Ojalá se lo des a los niños huérfanos y no lo escondas abajo de tu cama, piensa Zoe. Besa a su suegra en la mejilla, mete la foto en su cartera y sale presurosa de esa casa cuyos olores recios la incomodan tanto, aunque, siendo la dama que es, sabe ocultar bien esos disgustos y sonreír como se espera de ella. Antes de entrar en su auto, dirige una mirada fugaz hacia la puerta de calle y le hace adiós a doña Cristina, que permanece de pie, sonriente. Yo sé cuánto te jode que me lleve la foto, gorda, piensa, y le hace adiós. Pero vas a tener que aguantarte, porque me moría de ganas de tener conmigo esta foto de Gonzalo. Sale regio. Está irresistible. Hace tiempo he querido tener esa foto conmigo. Lo siento por ti, Cristina. Pero si no puedo acostarme con tu hijo menor, que tanto me gusta, al menos préstame esa foto suya para consolarme. Zoe enciende el motor, maneja un par de cuadras, se detiene al lado de un parque, saca la foto de su cartera, extrae cuidadosamente el retrato de ese marco que el tiempo ha opacado y se avergüenza de suspirar al tener en sus manos esa imagen que le recuerda la dulce agonía en que se halla entrampada, desear al hermano guapo que no debería mirar con esos ojos y aburrirse con el hermano serio con quien se casó cuando era muy joven. Se sorprende todavía más cuando rompe la foto por la mitad, separando a los hermanos, y hace pedazos la cara de su marido, quedándose con el rostro invicto y seductor de Gonzalo en la nieve. Cómo no te conocí entonces, piensa. Ahora serías mío. Cierra los ojos, piensa en el beso que le dio Gonzalo, besa la foto de su cuñado. Luego la guarda en su cartera y sonríe porque lo siente más cerca, más suyo.
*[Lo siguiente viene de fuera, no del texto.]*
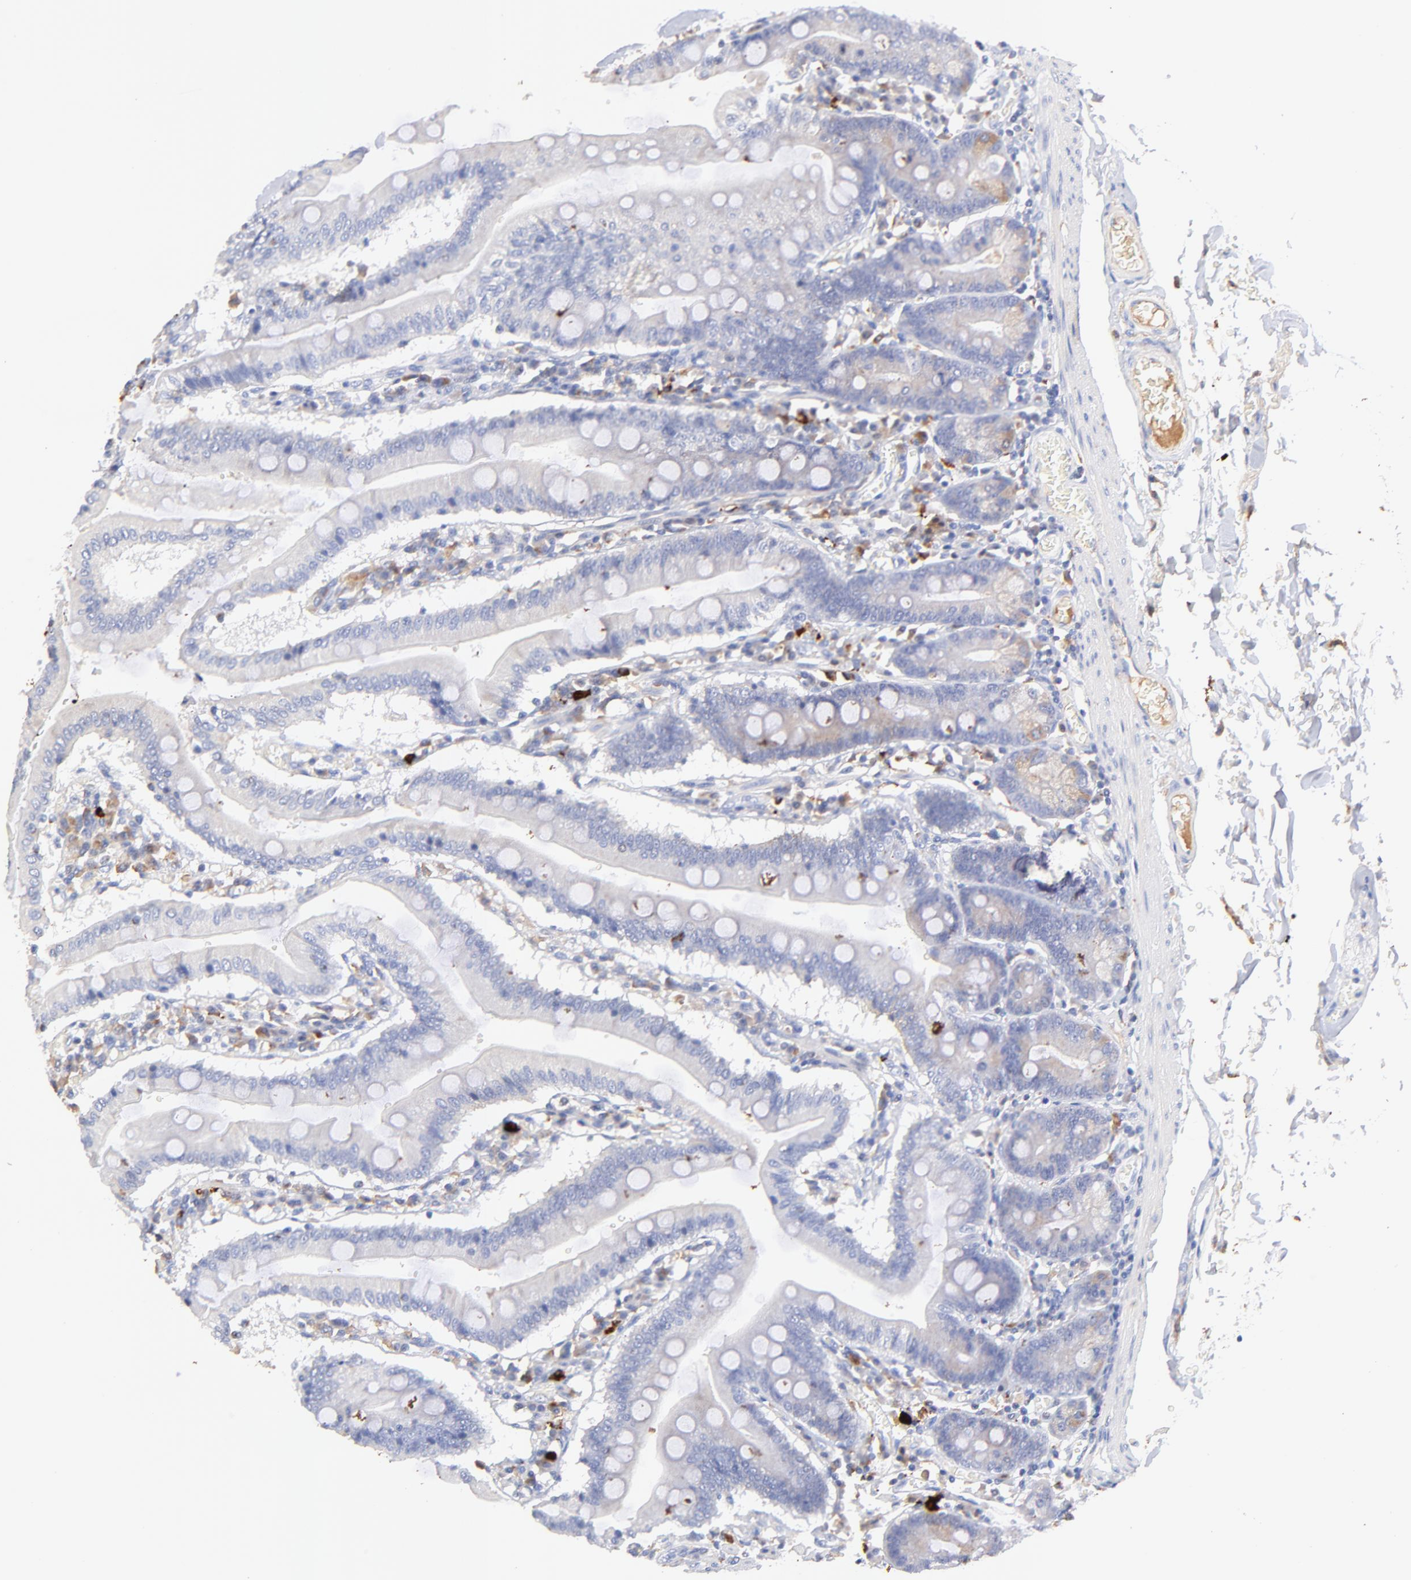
{"staining": {"intensity": "weak", "quantity": "<25%", "location": "cytoplasmic/membranous"}, "tissue": "small intestine", "cell_type": "Glandular cells", "image_type": "normal", "snomed": [{"axis": "morphology", "description": "Normal tissue, NOS"}, {"axis": "topography", "description": "Small intestine"}], "caption": "An IHC image of normal small intestine is shown. There is no staining in glandular cells of small intestine. The staining is performed using DAB (3,3'-diaminobenzidine) brown chromogen with nuclei counter-stained in using hematoxylin.", "gene": "IGLV7", "patient": {"sex": "male", "age": 71}}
Ignacio acaba de ganar mucho dinero en una rápida transacción bursátil. Está solo, en su oficina. Almorzará allí en un par de horas. No le gusta salir a almorzar a la calle. Piensa que es una pérdida de tiempo. Prefiere que le envíen, de un restaurante cercano, un pollo con ensalada y un jugo de papaya con naranja, su almuerzo de todos los días. Come en una mesa circular de su oficina, hojeando papeles. No tarda más de diez minutos en almorzar, cepillarse los dientes en su baño privado y volver a los asuntos del trabajo. En cambio, salir a almorzar con amigos o clientes supone perder un par de horas. Cuando tiene algún almuerzo de negocios, prefiere organizarlo en el salón de directorio del banco. Sólo si es inevitable, sale a la calle. Ahora está contento porque ha ganado dinero vendiendo unas acciones que compró muy bajas medio año atrás. Pocas cosas le producen una sensación de bienestar tan agradable como ganar dinero así, en una operación limpia, sin agitarse, desde su escritorio, anticipándose a los altibajos de la Bolsa. Soy feliz cuando gano dinero, piensa. Soy feliz acá, en mi oficina, solo, multiplicando lo que me dejó papá. Soy un hombre con suerte. Debería dar gracias a Dios. Tengo más dinero del que jamás soñé. Tengo toda la plata que necesito para vivir como me dé la gana hasta el último día que Dios me conceda. Hacía tiempo que no me sentía tan bien como ahora. Es curioso, pero a veces soy más feliz acá, en el banco, que en casa con Zoe. Acá no me aburro nunca, y cuando gano dinero, soy extremadamente feliz. He salido a ti, papá. Ahora comprendo bien por qué casi no te veíamos en casa cuando éramos chicos, por qué te apasionaba tu trabajo, las cosas del banco. Este dinero que he ganado hoy, yo lo sé, me lo has regalado tú desde allá. Fuiste el mejor padre del mundo. Iré a darte las gracias.